‘Indiscipline, Tory spending and complacency could still derail the election’

Parmjit Dhanda

Like many people I’ve been visiting marginal seats and by-elections over the past couple of years. Yes, there is great promise, but the deal is not sealed.

Mid-Bedfordshire felt great to be a part of, Wellingborough was wonderful. But in both seats and several others we’ve had disgraced Tory MPs to help us on our way.

The Tories have been their own worst enemies

Whether it’s tractor porn, partying through lockdown, abusing your staff or just being Nadine Dorries – the Tories have been their own worst enemy and are likely to choose better for the general election.

So it worries me when I hear people say that the general election is cut and dried, a foregone conclusion, a slam dunk even.

Let me remind Labour colleagues of a few reasons why we cannot afford any sense of complacency for the rest of 2024, or perhaps even in to early 2025.

The ghosts of 1992

That election in 1992 is one that most analysts recall as an opportunity lost for Labour. The country had endured thirteen years of Conservative government under Margaret Thatcher and John Major.

Recessions, mass unemployment, riots in our major cities and civil unrest as the imposition of a poll tax loomed in England (already imposed in Scotland, and never forgiven). And yet the polls tightened in the final days (as they so often do) and the Conservatives held on with a majority of 21 seats.

The Tories went in to the 2015 general election without a majority at all.

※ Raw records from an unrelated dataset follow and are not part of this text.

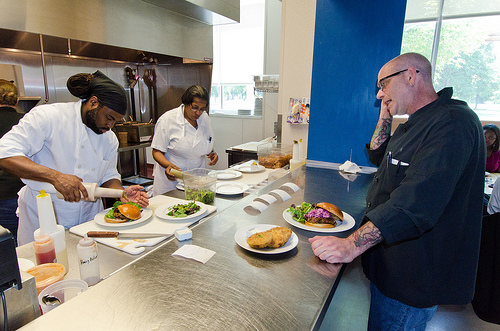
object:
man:
[308, 52, 487, 331]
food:
[288, 202, 343, 229]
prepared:
[107, 188, 151, 211]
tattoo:
[369, 118, 390, 152]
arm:
[353, 141, 471, 251]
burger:
[304, 202, 343, 228]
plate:
[283, 205, 356, 233]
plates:
[208, 169, 242, 180]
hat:
[81, 69, 128, 115]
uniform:
[149, 106, 215, 198]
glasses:
[377, 69, 420, 90]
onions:
[303, 208, 333, 220]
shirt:
[364, 87, 488, 279]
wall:
[316, 16, 361, 119]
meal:
[105, 199, 143, 224]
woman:
[151, 77, 219, 197]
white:
[168, 126, 183, 155]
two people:
[0, 70, 216, 247]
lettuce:
[165, 201, 200, 218]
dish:
[154, 200, 206, 220]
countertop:
[229, 209, 251, 224]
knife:
[87, 230, 170, 239]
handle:
[86, 230, 119, 237]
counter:
[321, 169, 369, 203]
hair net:
[186, 85, 206, 96]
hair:
[181, 84, 209, 106]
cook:
[0, 78, 26, 139]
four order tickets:
[243, 182, 300, 213]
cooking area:
[110, 177, 347, 285]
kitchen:
[12, 12, 495, 330]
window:
[390, 0, 500, 126]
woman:
[480, 125, 500, 172]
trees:
[434, 46, 497, 107]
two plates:
[234, 202, 355, 256]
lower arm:
[349, 221, 381, 253]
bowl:
[181, 168, 218, 204]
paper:
[172, 244, 217, 264]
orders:
[244, 200, 269, 213]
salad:
[286, 200, 315, 223]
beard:
[85, 109, 109, 135]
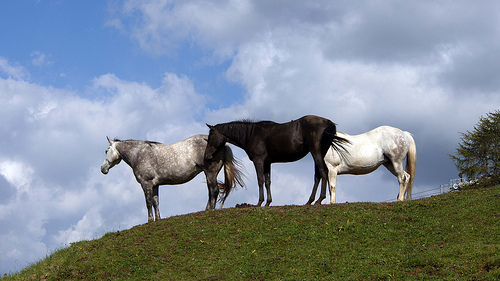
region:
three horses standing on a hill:
[94, 115, 494, 222]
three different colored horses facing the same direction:
[75, 113, 422, 221]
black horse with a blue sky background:
[201, 101, 340, 209]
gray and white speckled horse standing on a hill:
[92, 125, 206, 249]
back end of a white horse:
[360, 116, 422, 203]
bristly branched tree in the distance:
[429, 90, 499, 202]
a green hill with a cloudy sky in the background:
[5, 212, 283, 278]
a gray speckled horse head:
[90, 132, 154, 179]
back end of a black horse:
[291, 107, 333, 207]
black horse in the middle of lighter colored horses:
[71, 71, 432, 216]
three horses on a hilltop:
[60, 96, 445, 237]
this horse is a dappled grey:
[97, 117, 238, 225]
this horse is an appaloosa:
[326, 100, 442, 202]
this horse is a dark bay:
[188, 105, 365, 212]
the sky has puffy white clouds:
[29, 50, 151, 131]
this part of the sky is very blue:
[41, 11, 101, 58]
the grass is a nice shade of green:
[219, 220, 331, 271]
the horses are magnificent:
[60, 62, 483, 257]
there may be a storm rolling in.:
[347, 8, 479, 99]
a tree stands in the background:
[445, 101, 495, 208]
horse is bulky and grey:
[81, 117, 237, 229]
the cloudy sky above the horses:
[3, 4, 498, 246]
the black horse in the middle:
[196, 115, 331, 204]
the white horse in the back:
[318, 120, 421, 212]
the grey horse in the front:
[98, 130, 235, 225]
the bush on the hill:
[446, 105, 499, 175]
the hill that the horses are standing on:
[4, 185, 498, 280]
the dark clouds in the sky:
[312, 5, 492, 191]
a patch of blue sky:
[4, 0, 138, 89]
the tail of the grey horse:
[212, 147, 245, 205]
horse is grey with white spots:
[73, 117, 233, 222]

They had imposed austerity and the trebling of tuition fees.

We’ve come a long way since 2019

Again, there was civil disobedience and rioting in our streets –  no great love for the Tory led government in our country – yet their share of the vote rose to 37% and they were returned with an outright majority of ten seats. The pollsters got that one spectacularly wrong.

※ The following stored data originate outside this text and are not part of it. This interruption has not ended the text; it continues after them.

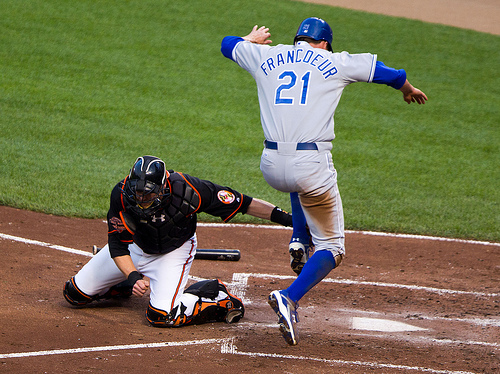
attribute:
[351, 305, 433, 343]
home plate — white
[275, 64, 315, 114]
number — twenty one, 21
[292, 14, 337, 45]
helmet — blue, dark blue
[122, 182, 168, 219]
mask — black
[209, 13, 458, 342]
man — trying, jumping, leaping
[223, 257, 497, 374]
batters box — used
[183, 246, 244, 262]
bat — black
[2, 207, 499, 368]
dirt — brown, dirt covered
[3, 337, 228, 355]
chalk line — white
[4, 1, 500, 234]
grass — green, dense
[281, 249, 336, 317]
socks — blue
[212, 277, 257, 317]
sneaker — orange, blue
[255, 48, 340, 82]
name — curved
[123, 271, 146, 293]
wristband — black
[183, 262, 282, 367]
lines — white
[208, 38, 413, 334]
uniform — gray, blue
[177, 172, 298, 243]
arm — outstretched, extended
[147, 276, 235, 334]
pads — orange, black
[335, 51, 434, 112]
arm — outstretched, lifted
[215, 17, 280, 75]
arm — outstretched, lifted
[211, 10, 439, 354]
player — running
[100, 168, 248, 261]
jersey — black, orange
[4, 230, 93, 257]
line — white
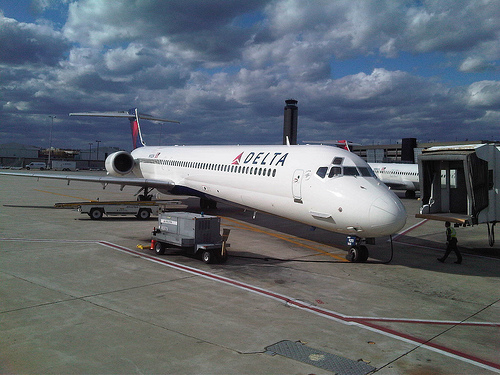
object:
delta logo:
[241, 151, 288, 167]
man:
[437, 220, 462, 265]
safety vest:
[446, 225, 458, 241]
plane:
[0, 105, 408, 263]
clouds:
[0, 8, 73, 69]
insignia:
[231, 150, 245, 165]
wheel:
[347, 244, 363, 263]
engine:
[104, 150, 135, 178]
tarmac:
[0, 164, 500, 375]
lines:
[342, 313, 500, 327]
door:
[291, 168, 305, 200]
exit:
[291, 169, 304, 200]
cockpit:
[315, 155, 376, 181]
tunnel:
[417, 141, 500, 230]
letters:
[242, 151, 256, 163]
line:
[94, 239, 499, 375]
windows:
[315, 167, 327, 179]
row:
[139, 158, 278, 178]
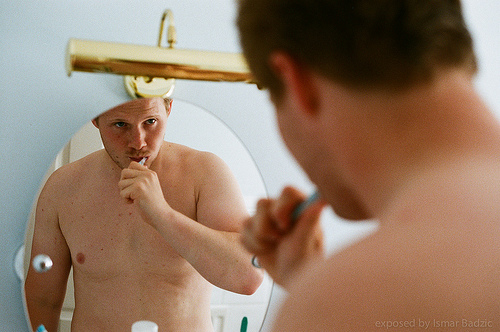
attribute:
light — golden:
[62, 34, 258, 84]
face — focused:
[94, 92, 172, 177]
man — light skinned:
[3, 86, 289, 323]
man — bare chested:
[281, 86, 489, 330]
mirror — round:
[21, 94, 278, 330]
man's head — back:
[211, 0, 498, 202]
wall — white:
[16, 23, 42, 120]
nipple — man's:
[59, 241, 94, 273]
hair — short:
[233, 0, 484, 108]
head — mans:
[236, 2, 494, 222]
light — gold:
[64, 7, 259, 100]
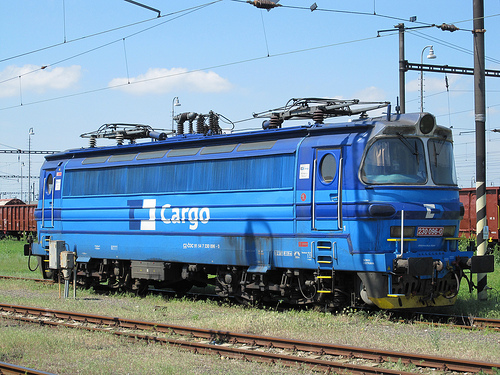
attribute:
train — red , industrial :
[459, 177, 499, 228]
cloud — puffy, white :
[102, 59, 236, 98]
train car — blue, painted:
[23, 109, 491, 308]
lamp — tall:
[422, 43, 442, 63]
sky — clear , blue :
[81, 42, 348, 84]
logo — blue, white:
[118, 192, 221, 240]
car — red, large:
[454, 182, 499, 244]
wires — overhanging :
[31, 12, 498, 162]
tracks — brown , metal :
[1, 300, 499, 374]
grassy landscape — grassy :
[32, 335, 134, 369]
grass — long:
[2, 235, 497, 373]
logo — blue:
[121, 193, 211, 229]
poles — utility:
[478, 0, 485, 301]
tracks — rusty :
[4, 289, 498, 373]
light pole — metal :
[412, 36, 444, 128]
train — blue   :
[28, 94, 463, 314]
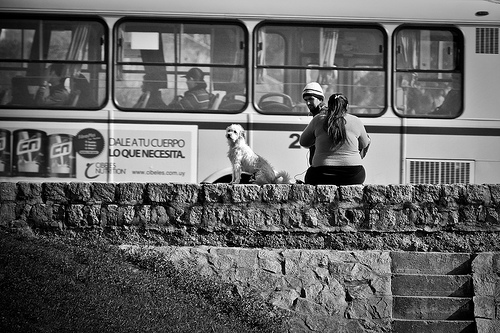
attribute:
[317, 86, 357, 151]
dark hair — long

The subsequent two general elections took Labour on a journey to existential crisis. So, in normal times the idea that we could turn the calamitous election defeat of 2019 in to victory in a single leap with a swing of 12.7% would be laughable.

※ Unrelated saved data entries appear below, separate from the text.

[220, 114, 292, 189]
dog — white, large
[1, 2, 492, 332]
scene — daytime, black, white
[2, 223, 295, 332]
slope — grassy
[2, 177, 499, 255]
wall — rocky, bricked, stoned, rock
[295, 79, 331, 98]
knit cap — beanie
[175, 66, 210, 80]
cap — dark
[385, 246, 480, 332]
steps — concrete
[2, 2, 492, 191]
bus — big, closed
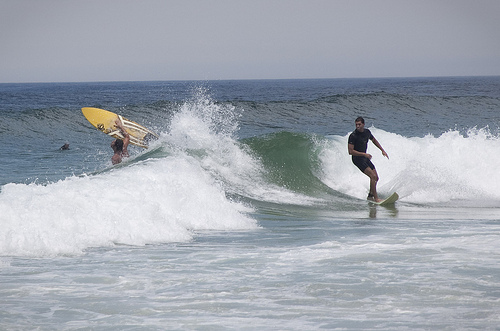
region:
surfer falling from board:
[69, 95, 176, 158]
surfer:
[336, 105, 390, 199]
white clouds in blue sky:
[22, 32, 63, 60]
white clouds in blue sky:
[157, 21, 196, 59]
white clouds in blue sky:
[384, 20, 414, 47]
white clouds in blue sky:
[315, 20, 347, 47]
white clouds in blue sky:
[234, 28, 271, 58]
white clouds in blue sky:
[170, 15, 225, 72]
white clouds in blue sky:
[129, 0, 194, 59]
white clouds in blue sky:
[73, 26, 111, 66]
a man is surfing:
[348, 114, 400, 207]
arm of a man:
[346, 141, 374, 158]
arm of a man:
[370, 134, 390, 158]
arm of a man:
[113, 120, 130, 152]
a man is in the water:
[109, 117, 132, 169]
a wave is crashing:
[1, 96, 273, 258]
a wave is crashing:
[327, 124, 497, 209]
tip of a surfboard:
[381, 191, 398, 206]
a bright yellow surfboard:
[77, 102, 159, 150]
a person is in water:
[57, 141, 72, 152]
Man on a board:
[359, 190, 404, 210]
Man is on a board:
[354, 184, 403, 210]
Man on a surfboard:
[355, 180, 405, 210]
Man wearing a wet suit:
[345, 125, 375, 170]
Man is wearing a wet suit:
[342, 125, 374, 170]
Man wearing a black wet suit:
[347, 127, 386, 173]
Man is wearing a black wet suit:
[342, 127, 379, 173]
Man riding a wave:
[342, 111, 408, 211]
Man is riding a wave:
[346, 113, 403, 210]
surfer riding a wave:
[346, 117, 401, 204]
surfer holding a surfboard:
[78, 105, 158, 165]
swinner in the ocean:
[54, 142, 73, 152]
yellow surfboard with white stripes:
[79, 106, 161, 147]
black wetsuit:
[346, 126, 375, 168]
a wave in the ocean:
[0, 87, 497, 147]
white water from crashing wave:
[0, 82, 498, 260]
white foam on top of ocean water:
[0, 217, 497, 329]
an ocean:
[0, 75, 497, 330]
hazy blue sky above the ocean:
[0, 1, 499, 84]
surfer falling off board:
[69, 96, 145, 177]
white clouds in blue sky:
[20, 18, 41, 40]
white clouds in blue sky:
[124, 28, 164, 64]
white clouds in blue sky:
[405, 18, 445, 48]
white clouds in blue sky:
[322, 2, 370, 68]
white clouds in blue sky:
[212, 2, 249, 40]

It’s a tribute to Keir Starmer that we’re considering the possibility of it happening in the first place.

By-election record not as steady as it seems

Despite Labour having an excellent candidate in Uxbridge and the help of thousands of volunteers, we couldn’t win there, although accepting the fact the ULEZ was a deciding factor.

We ran a brilliant campaign in Kingswood and won. My friend and former colleague Roger Berry held this marginal seat for Labour (albeit on slightly different boundaries) from 1992 to 2010.

Yet we only won by 2,501 votes at the by-election. This is one of those seats that  usually goes  Labour when we win general elections, so this is evidence that this is going to be tougher than many people think.

So, what more can we do?

We’ve established that polls usually tighten as we get to polling day. If we have a winter election we have the added challenge of knowing that historically it has been harder to get our voters out.

We have always been in danger of being outspent by a wealthy Conservative party, and although Labour is better at raising money than it ever has been – if you’re giving, please keep giving.

Stay disciplined and united

Lord Clive Soley is a former Chair of the Parliamentary Labour Party, and shared many a wise word with me when he was an Ealing MP and I was the Labour Party Organiser in the run-up to our 1997 landslide win.

We had just attended a fractious local party meeting where members complained that the party’s manifesto was too lean and consisted of only five pledges on a card.

Lord Clive’s response was that the Labour Party should aim to “promise a little and deliver a lot”. There will be pressure again to load the manifesto with great detail, but one of the lessons of the 2019 debacle is that if you try to promise too much the public simply won’t believe that you can deliver it.

Bread and butter issues will win the day

The focus should remain on the simple and important things that affect our daily lives; like waiting times in the NHS, decent schools, safe streets, the cost-of-living crisis, jobs and the economy.

These are still the things that matter most on the doorstep and the things that vividly illustrate 14 years of a failed government.

Keir’s mission-led approach does that well, it’s not promising the earth and it’s not glitzy, but it comes across as serious and sensible.

However, there will be pressure from all sides to change this, including from the diverse communities that the Labour family wants to represent.

As we’ve seen in recent days, indiscipline can rock the ship. Candidates, many of whom will be new to the pressures of holding a united party line, may wobble whilst responding to the opinions of 70,000 voters. That’s why  the party is right to take due diligence more seriously at this election than ever before.

The Labour Party has been in opposition for 14 years. 14 years too long in my view. It’s time to vanquish the ghosts of 1992. We can do it, but members should remember, it’s not won yet.